La Covid-19, une opportunité de plus
Les relations sino-africaines ont également évolué, Pékin mettant les bouchées doubles, au fil de la pandémie du coronavirus. Depuis le début de la pandémie, la Chine a saisi l’occasion pour renforcer son assise diplomatique en envoyant des missions médicales dans plusieurs pays d’Afrique.
Ces missions ont fait plusieurs dons d’une grande quantité de matériel médical et d’équipements qui ont été d’un apport très important pour ces pays dont les systèmes de santé ont été éprouvés par la pandémie, selon les observateurs qui estiment que cette approche est une aubaine pour la Chine pour faire découvrir ses vaccins anti-Covid à l’Afrique. La Chine s’active à mettre en avant Sinopharm, son vaccin « officiel », fabriqué par la société d’Etat du même nom, mais également Sinovac, fabriqué par Sinovac Biotech, une société basée à Pékin.
Dans un communiqué publié mercredi 08 septembre, l’ambassade de Chine au Burkina Faso a déclaré que dans le cadre de la coopération bilatérale, un don de 400 mille doses de vaccin anti-Covid-19 Sinopharm sera bientôt livré au Burkina Faso. Et ce n’est qu’un exemple, le dernier en date, sur « la générosité » chinoise quand il s’agit de propulser ses vaccins sur le devant de la scène. L’Égypte, le Maroc, la Guinée Équatoriale, le Zimbabwe, le Sénégal ou encore les Seychelles, et bien d’autres pays ont reçu le précieux vaccin chinois. Après avoir reçu les doses offertes par Pékin, plusieurs pays se sont engagés à acheter des millions de doses. Une aubaine pour la Chine.
En août 2021, durant la première réunion du Forum international sur la coopération en matière de vaccins contre la Covid-19, le Président chinois Xi Jinping a annoncé que tout au long de cette année, la Chine s’efforcerait de fournir 2 milliards de doses de vaccins contre la Covid-19 au monde et offrirait 100 millions de dollars US au système COVAX.

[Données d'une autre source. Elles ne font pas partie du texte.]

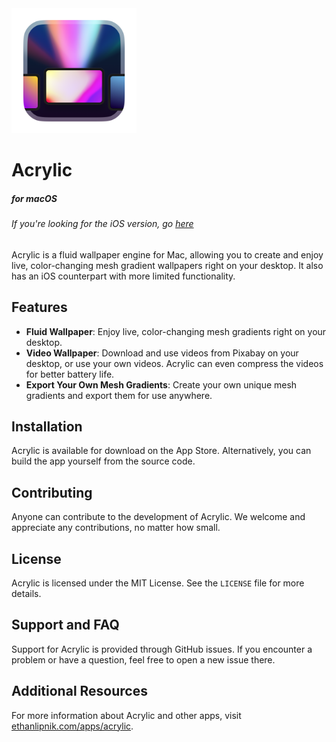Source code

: <img src="Icon.png" width="200">

# Acrylic

##### for macOS

###### *If you're looking for the iOS version, go [here](https://github.com/EthanLipnik/Acrylic-iOS)*

Acrylic is a fluid wallpaper engine for Mac, allowing you to create and enjoy live, color-changing mesh gradient wallpapers right on your desktop. It also has an iOS counterpart with more limited functionality.

## Features

- **Fluid Wallpaper**: Enjoy live, color-changing mesh gradients right on your desktop.
- **Video Wallpaper**: Download and use videos from Pixabay on your desktop, or use your own videos. Acrylic can even compress the videos for better battery life.
- **Export Your Own Mesh Gradients**: Create your own unique mesh gradients and export them for use anywhere.

## Installation

Acrylic is available for download on the App Store. Alternatively, you can build the app yourself from the source code.

## Contributing

Anyone can contribute to the development of Acrylic. We welcome and appreciate any contributions, no matter how small.

## License

Acrylic is licensed under the MIT License. See the `LICENSE` file for more details.

## Support and FAQ

Support for Acrylic is provided through GitHub issues. If you encounter a problem or have a question, feel free to open a new issue there.

## Additional Resources

For more information about Acrylic and other apps, visit [ethanlipnik.com/apps/acrylic](http://ethanlipnik.com/apps/acrylic).
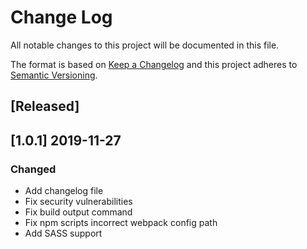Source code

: # Change Log
All notable changes to this project will be documented in this file.

The format is based on [Keep a Changelog](http://keepachangelog.com/)
and this project adheres to [Semantic Versioning](http://semver.org/).

## [Released]

## [1.0.1] 2019-11-27
### Changed
- Add changelog file
- Fix security vulnerabilities
- Fix build output command
- Fix npm scripts incorrect webpack config path
- Add SASS support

Il faut dire que depuis décembre 2020, tout en récusant le terme de « diplomatie du vaccin », la Chine fournit ses vaccins à une bonne partie de la planète, notamment au continent africain.
Si Pékin dit vouloir simplement faire de ses vaccins « un bien public mondial », comme le laissent entendre les autorités, il est clair que l’empire du Milieu ouvre une brèche de plus pour asseoir sa puissance mondiale.
« Il fallait s’y attendre, décrypte auprès du Parisien Thierry Vircoulon, chercheur associé au centre Afrique subsaharienne de l’Institut français des relations internationales (IFRI). Ça fait partie de la stratégie chinoise de soft power ».